About Herbalife Nutrition Ltd.
The Company is a global company that has been changing people’s lives with great nutrition products and a proven business opportunity for its independent distributors since 1980. The Company offers high-quality, science-backed products, sold in over 90 countries by entrepreneurial distributors who provide one-on-one coaching and a supportive community that inspires their customers to embrace a healthier, more active lifestyle. Through the Company’s global campaign to eradicate hunger, the Company is also committed to bringing nutrition and education to communities around the world.

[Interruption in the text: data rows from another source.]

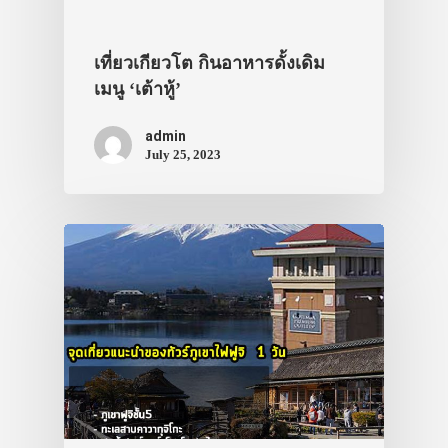
เที่ยวเกียวโต กินอาหารดั้งเดิม
เมนู ‘เต้าหู้’
admin
July 25, 2023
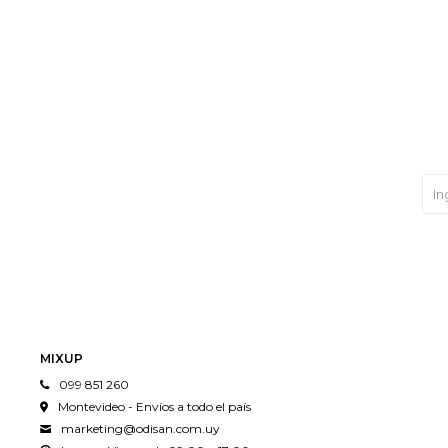
MIXUP
099 851 260
Montevideo - Envíos a todo el país
marketing@odisan.com.uy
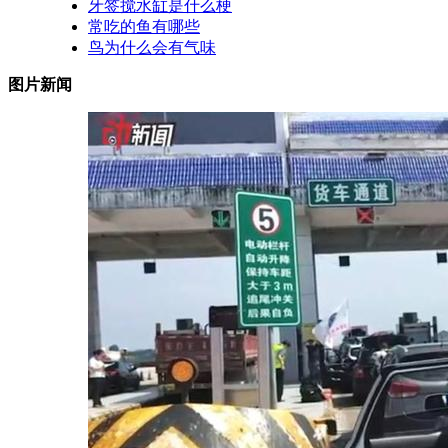
牙签搅水缸是什么梗
常吃的鱼有哪些
鸟为什么会有气味
图片新闻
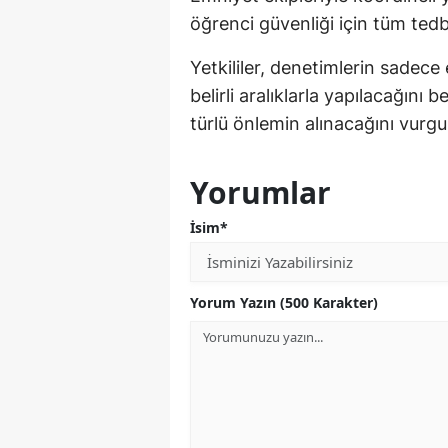
öğrenci güvenliği için tüm tedbi
Yetkililer, denetimlerin sadece 
belirli aralıklarla yapılacağını b
türlü önlemin alınacağını vurgu
Yorumlar
İsim*
Yorum Yazın (500 Karakter)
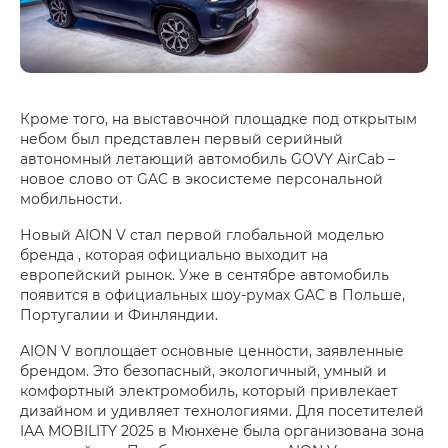
Кроме того, на выставочной площадке под открытым
небом был представлен первый серийный
автономный летающий автомобиль GOVY AirCab –
новое слово от GAC в экосистеме персональной
мобильности.
Новый AION V стал первой глобальной моделью
бренда , которая официально выходит на
европейский рынок. Уже в сентябре автомобиль
появится в официальных шоу-румах GAC в Польше,
Португалии и Финляндии.
AION V воплощает основные ценности, заявленные
брендом. Это безопасный, экологичный, умный и
комфортный электромобиль, который привлекает
дизайном и удивляет технологиями. Для посетителей
IAA MOBILITY 2025 в Мюнхене была организована зона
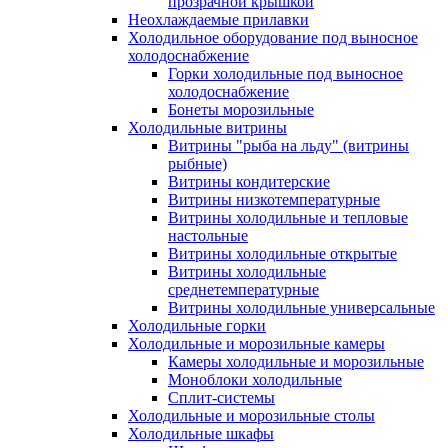
прозрачной крышкой
Неохлаждаемые прилавки
Холодильное оборудование под выносное
холодоснабжение
Горки холодильные под выносное
холодоснабжение
Бонеты морозильные
Холодильные витрины
Витрины "рыба на льду" (витрины
рыбные)
Витрины кондитерские
Витрины низкотемпературные
Витрины холодильные и тепловые
настольные
Витрины холодильные открытые
Витрины холодильные
среднетемпературные
Витрины холодильные универсальные
Холодильные горки
Холодильные и морозильные камеры
Камеры холодильные и морозильные
Моноблоки холодильные
Сплит-системы
Холодильные и морозильные столы
Холодильные шкафы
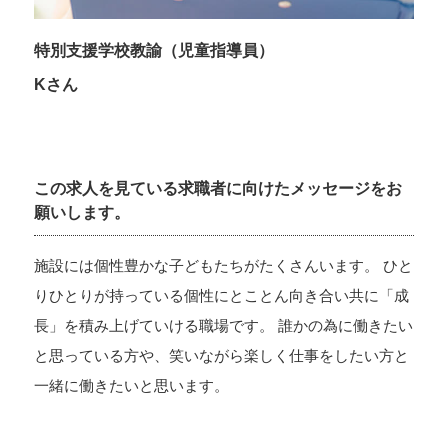
特別支援学校教諭（児童指導員）
Kさん
この求人を見ている求職者に向けたメッセージをお
願いします。
施設には個性豊かな子どもたちがたくさんいます。 ひと
りひとりが持っている個性にとことん向き合い共に「成
長」を積み上げていける職場です。 誰かの為に働きたい
と思っている方や、笑いながら楽しく仕事をしたい方と
一緒に働きたいと思います。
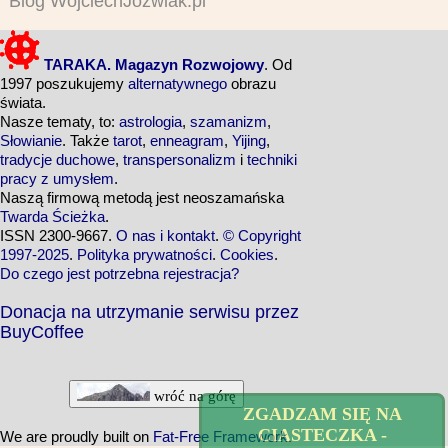
Blog WojciechJozwiak.pl
TARAKA. Magazyn Rozwojowy
. Od
1997 poszukujemy
alternatywnego
obrazu
świata.
Nasze tematy, to:
astrologia
,
szamanizm
,
Słowianie
. Także
tarot
,
enneagram
,
Yijing
,
tradycje duchowe
,
transpersonalizm
i
techniki
pracy z umysłem
.
Naszą firmową metodą jest neoszamańska
Twarda Ścieżka
.
ISSN 2300-9667.
O nas i kontakt
.
© Copyright
1997-2025
.
Polityka prywatności
.
Cookies
.
Do czego jest potrzebna rejestracja?
Donacja na utrzymanie serwisu przez
BuyCoffee
wróć na górę
ZGADZAM SIĘ NA
CIASTECZKA -
We are proudly built on
Fat-Free Framework
.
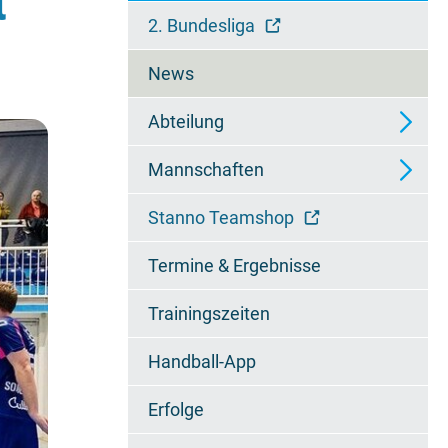
t
überspringen
2. Bundesliga
News
Abteilung
Mannschaften
Ansprechpartner
Stanno Teamshop
Wieselfamilie
2. Mannschaft - Regionalliga
Termine & Ergebnisse
Chronik
3. Mannschaft -
Regionsoberliga
Trainingszeiten
Jugendzertifikat
4. Mannschaft - 2.
Handball-App
Regionsklasse
Erfolge
A1-Jugend - Bundesliga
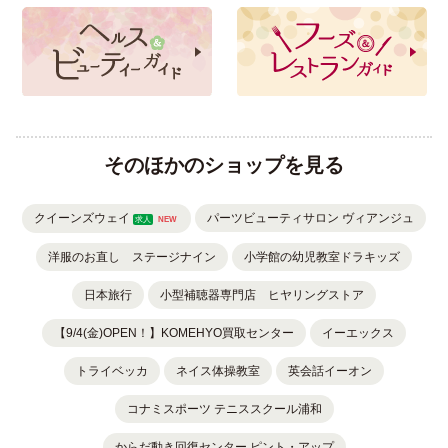
そのほかのショップを見る
クイーンズウェイ
パーツビューティサロン ヴィアンジュ
求人
NEW
洋服のお直し ステージナイン
小学館の幼児教室ドラキッズ
日本旅行
小型補聴器専門店 ヒヤリングストア
【9/4(金)OPEN！】KOMEHYO買取センター
イーエックス
トライベッカ
ネイス体操教室
英会話イーオン
コナミスポーツ テニススクール浦和
からだ動き回復センター ピント・アップ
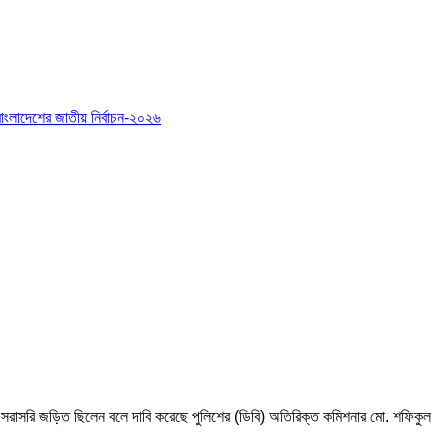
বাংলাদেশের জাতীয় নির্বাচন-২০২৬
ান সরাসরি জড়িত ছিলেন বলে দাবি করেছে পুলিশের (ডিবি) অতিরিক্ত কমিশনার মো. শফিকুল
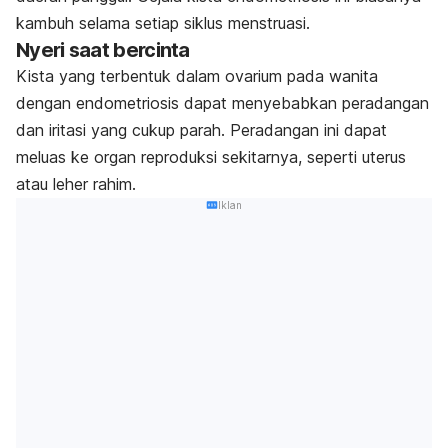
kambuh selama setiap siklus menstruasi.
Nyeri saat bercinta
Kista yang terbentuk dalam ovarium pada wanita
dengan endometriosis dapat menyebabkan peradangan
dan iritasi yang cukup parah. Peradangan ini dapat
meluas ke organ reproduksi sekitarnya, seperti uterus
atau leher rahim.
Iklan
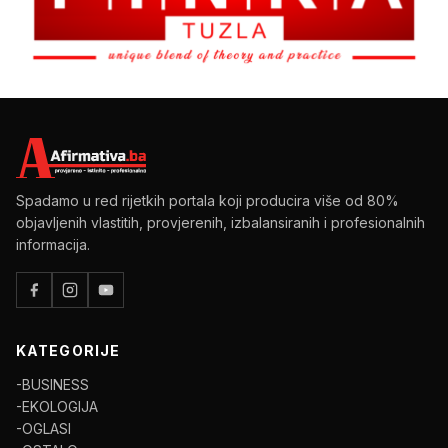
Spadamo u red rijetkih portala koji producira više od 80%
objavljenih vlastitih, provjerenih, izbalansiranih i profesionalnih
informacija.
KATEGORIJE
-BUSINESS
-EKOLOGIJA
-OGLASI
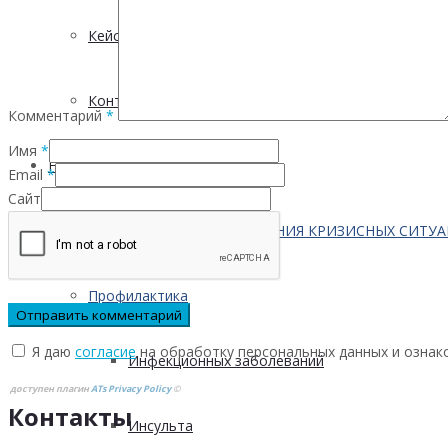
Кейсы
Контактная информация
Комментарий
*
Имя
*
Населению
Email
*
Сайт
ПО ВОПРОСАМ ПРЕОДОЛЕНИЯ КРИЗИСНЫХ СИТУ
Профилактика
Я даю
согласие
на обработку персональных данных и ознак
Инфекционных заболеваний
доступен плагин
ATs Privacy Policy
©
Контакты
Инсульта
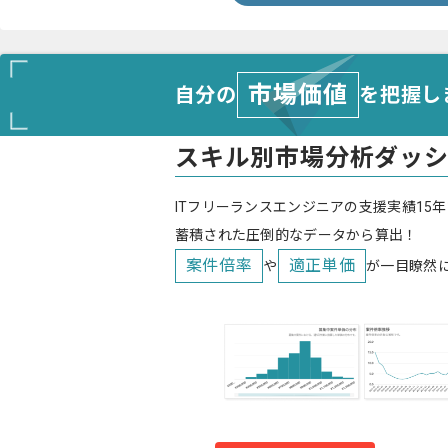
市場価値
自分の
を把握し
スキル別市場分析ダッ
ITフリーランスエンジニアの支援実績15年
蓄積された圧倒的なデータから算出！
案件倍率
適正単価
や
が一目瞭然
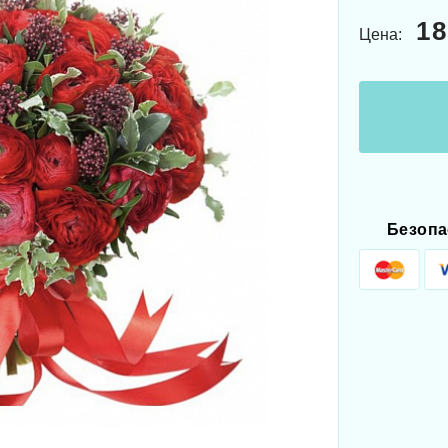
18
Цена:
Безопа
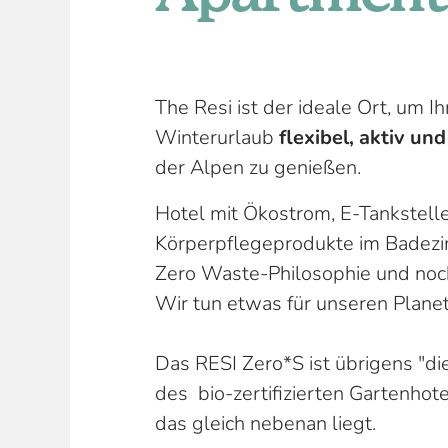
The Resi ist der ideale Ort, um 
Winterurlaub
flexibel, aktiv un
der Alpen zu genießen.
Hotel mit Ökostrom, E-Tankstelle
Körperpflegeprodukte im Badezim
Zero Waste-Philosophie und noch
Wir tun etwas für unseren Plane
Das RESI Zero*S ist übrigens "di
des bio-zertifizierten Gartenhot
das gleich nebenan liegt.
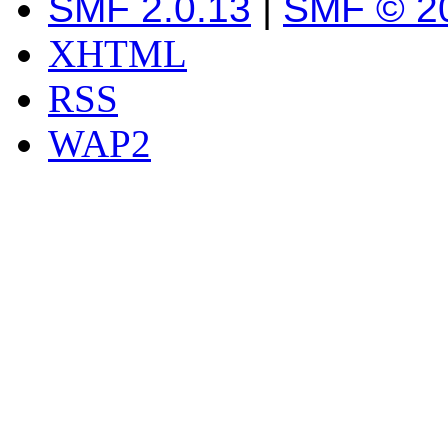
SMF 2.0.13
|
SMF © 2
XHTML
RSS
WAP2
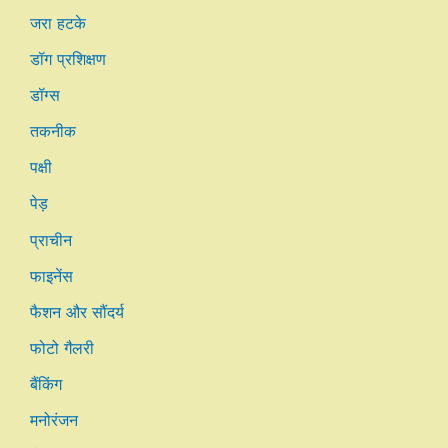
जरा हटके
डॉग प्रशिक्षण
डॉग्स
तकनीक
पक्षी
पेड़
प्राचीन
फाइनेंस
फैशन और सौंदर्य
फोटो गैलरी
बैंकिंग
मनोरंजन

Cautionary Statement Regarding Forward-Looking Statements
This press release contains “forward-looking statements”. Although we believe that the expectations reflected in any of our forward-looking statements are reasonable, actual results could differ materially from those projected or assumed in any of our forward-looking statements. Our future financial condition and results of operations, as well as any forward-looking statements, are subject to change and to inherent risks and uncertainties, such as those disclosed or incorporated by reference in our filings with the Securities and Exchange Commission. Additionally, many of these risks and uncertainties are, and may continue to be, amplified by the COVID-19 pandemic. Important factors that could cause our actual results, performance and achievements, or industry results to differ materially from estimates or projections contained in our forward-looking statements include, among others, the following:
We do not undertake any obligation to update or release any revisions to any forward-looking statement or to report any events or circumstances after the date hereof or to reflect the occurrence of unanticipated events.